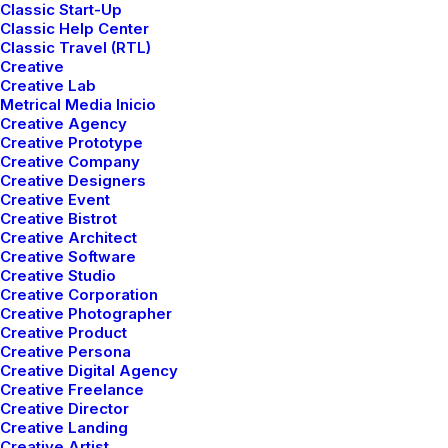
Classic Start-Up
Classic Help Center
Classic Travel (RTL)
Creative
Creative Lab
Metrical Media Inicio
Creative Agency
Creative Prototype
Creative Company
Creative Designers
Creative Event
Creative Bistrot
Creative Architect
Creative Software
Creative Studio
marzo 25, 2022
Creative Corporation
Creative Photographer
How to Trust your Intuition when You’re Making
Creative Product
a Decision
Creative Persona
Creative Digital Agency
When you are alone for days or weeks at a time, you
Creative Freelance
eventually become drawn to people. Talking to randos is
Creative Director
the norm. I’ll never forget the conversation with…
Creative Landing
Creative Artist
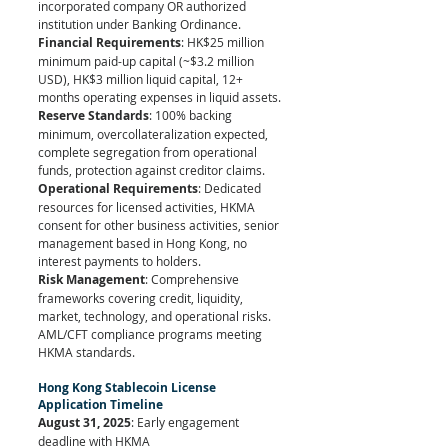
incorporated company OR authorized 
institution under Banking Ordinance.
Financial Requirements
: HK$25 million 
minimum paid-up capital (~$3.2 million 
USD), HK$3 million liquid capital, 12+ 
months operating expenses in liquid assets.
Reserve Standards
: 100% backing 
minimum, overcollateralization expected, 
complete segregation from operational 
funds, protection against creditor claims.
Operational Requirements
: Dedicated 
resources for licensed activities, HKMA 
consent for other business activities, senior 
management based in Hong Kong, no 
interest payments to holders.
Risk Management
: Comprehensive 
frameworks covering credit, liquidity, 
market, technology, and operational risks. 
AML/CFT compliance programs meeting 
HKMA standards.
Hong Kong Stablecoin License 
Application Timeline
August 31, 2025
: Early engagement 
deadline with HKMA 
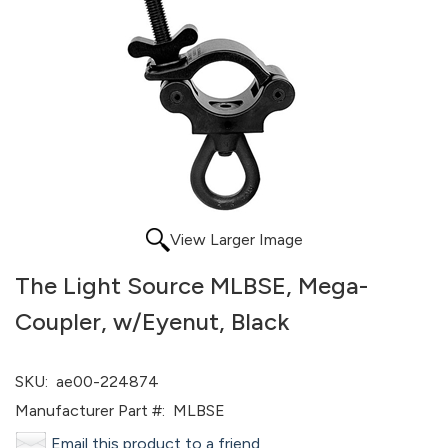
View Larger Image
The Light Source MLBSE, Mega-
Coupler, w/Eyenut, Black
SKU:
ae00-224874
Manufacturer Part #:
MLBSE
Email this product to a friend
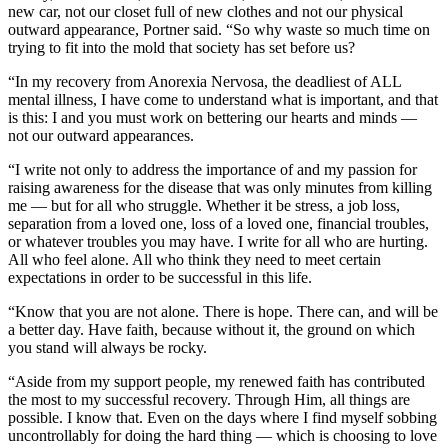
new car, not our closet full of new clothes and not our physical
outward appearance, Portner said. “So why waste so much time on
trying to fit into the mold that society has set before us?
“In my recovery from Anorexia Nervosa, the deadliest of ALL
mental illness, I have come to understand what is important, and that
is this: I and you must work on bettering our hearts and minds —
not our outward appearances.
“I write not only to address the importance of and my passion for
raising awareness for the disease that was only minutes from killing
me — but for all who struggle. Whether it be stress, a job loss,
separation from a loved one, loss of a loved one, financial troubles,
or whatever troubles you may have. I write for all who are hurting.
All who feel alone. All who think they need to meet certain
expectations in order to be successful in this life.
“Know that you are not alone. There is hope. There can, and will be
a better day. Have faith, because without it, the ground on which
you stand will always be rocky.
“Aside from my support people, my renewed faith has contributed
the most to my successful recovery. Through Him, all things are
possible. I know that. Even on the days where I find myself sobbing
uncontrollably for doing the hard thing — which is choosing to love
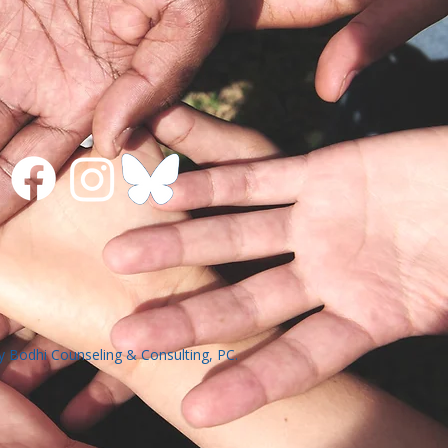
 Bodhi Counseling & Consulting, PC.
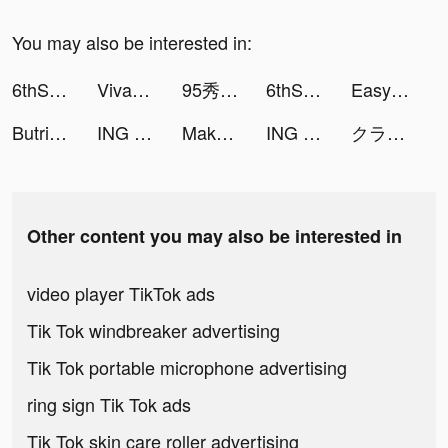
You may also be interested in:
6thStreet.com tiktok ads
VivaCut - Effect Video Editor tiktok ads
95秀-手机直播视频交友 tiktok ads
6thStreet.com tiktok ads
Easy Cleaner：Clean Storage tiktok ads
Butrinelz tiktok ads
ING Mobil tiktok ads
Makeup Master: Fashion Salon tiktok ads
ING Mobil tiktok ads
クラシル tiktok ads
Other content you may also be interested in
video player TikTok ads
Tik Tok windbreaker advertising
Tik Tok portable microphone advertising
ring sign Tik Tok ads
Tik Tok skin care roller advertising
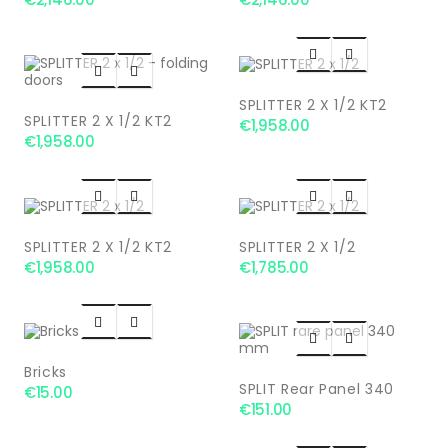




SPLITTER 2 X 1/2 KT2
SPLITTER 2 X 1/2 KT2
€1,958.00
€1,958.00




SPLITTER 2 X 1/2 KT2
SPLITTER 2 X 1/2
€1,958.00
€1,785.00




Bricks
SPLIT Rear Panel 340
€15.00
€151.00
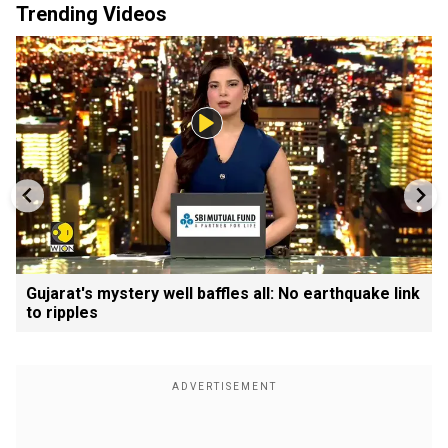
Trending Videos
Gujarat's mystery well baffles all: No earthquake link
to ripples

━━━━━━━━━━

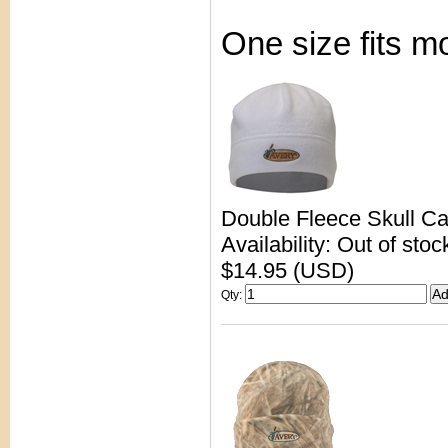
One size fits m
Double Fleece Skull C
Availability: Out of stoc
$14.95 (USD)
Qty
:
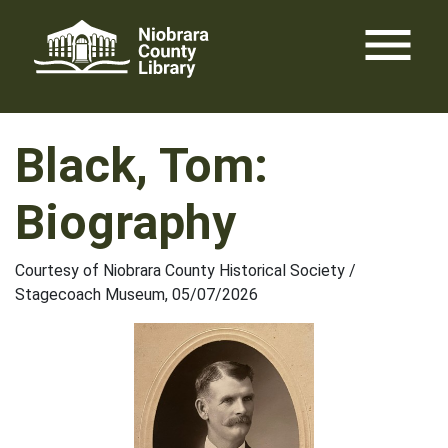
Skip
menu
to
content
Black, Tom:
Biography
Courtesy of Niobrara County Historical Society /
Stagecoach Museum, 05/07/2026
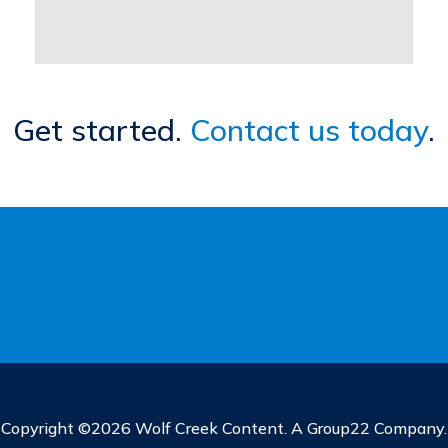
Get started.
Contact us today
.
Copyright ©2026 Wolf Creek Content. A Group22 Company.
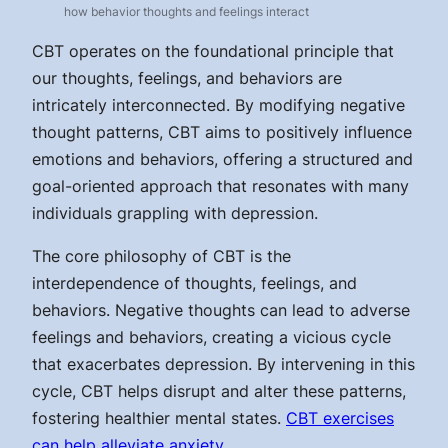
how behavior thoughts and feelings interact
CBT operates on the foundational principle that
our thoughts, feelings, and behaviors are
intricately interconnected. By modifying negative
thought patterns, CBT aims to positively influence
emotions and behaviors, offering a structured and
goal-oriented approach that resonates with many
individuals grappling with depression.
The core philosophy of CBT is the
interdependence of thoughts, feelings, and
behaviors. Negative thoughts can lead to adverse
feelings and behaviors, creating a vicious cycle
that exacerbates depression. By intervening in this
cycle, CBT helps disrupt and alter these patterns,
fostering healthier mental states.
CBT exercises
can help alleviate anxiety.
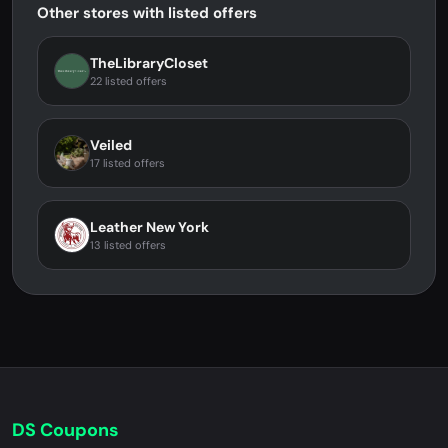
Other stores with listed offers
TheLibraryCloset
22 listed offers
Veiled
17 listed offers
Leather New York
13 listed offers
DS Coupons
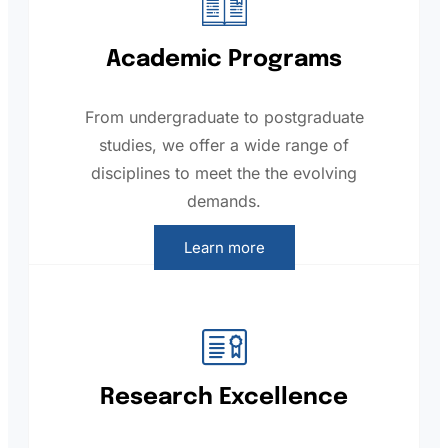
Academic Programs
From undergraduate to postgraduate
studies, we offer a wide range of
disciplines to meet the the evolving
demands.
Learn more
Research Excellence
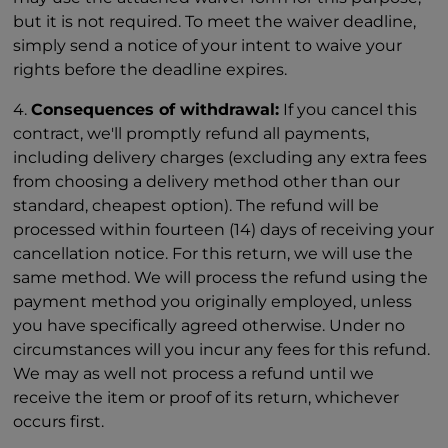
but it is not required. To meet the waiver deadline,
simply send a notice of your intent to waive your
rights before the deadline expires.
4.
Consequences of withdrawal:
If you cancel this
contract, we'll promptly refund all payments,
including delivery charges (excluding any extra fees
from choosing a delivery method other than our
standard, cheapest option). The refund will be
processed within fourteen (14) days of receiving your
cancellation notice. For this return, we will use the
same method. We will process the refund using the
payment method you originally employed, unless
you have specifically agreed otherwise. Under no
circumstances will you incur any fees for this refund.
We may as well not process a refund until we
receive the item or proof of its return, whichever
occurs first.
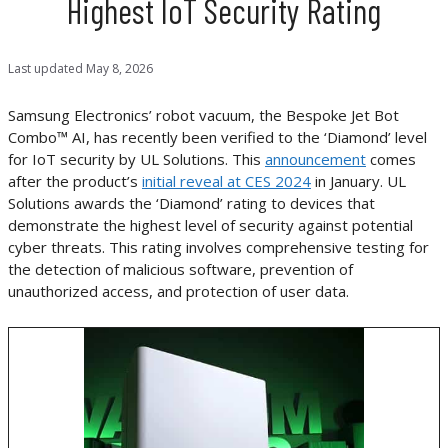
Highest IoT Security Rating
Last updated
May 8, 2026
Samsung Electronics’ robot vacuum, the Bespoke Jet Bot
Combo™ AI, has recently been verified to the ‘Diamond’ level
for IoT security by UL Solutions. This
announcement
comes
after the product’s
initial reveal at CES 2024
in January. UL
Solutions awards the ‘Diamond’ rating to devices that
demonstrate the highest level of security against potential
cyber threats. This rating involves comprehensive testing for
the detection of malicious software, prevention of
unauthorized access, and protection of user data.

━━━━━━━━━━

### WORK ITEM
Copy out the lines of the records starting at the line containing "but it is not" and ending at the line containing "occurs first.", both included, unchanged.

### ANSWER
but it is not required. To meet the waiver deadline,
simply send a notice of your intent to waive your
rights before the deadline expires.
4.
Consequences of withdrawal:
If you cancel this
contract, we'll promptly refund all payments,
including delivery charges (excluding any extra fees
from choosing a delivery method other than our
standard, cheapest option). The refund will be
processed within fourteen (14) days of receiving your
cancellation notice. For this return, we will use the
same method. We will process the refund using the
payment method you originally employed, unless
you have specifically agreed otherwise. Under no
circumstances will you incur any fees for this refund.
We may as well not process a refund until we
receive the item or proof of its return, whichever
occurs first.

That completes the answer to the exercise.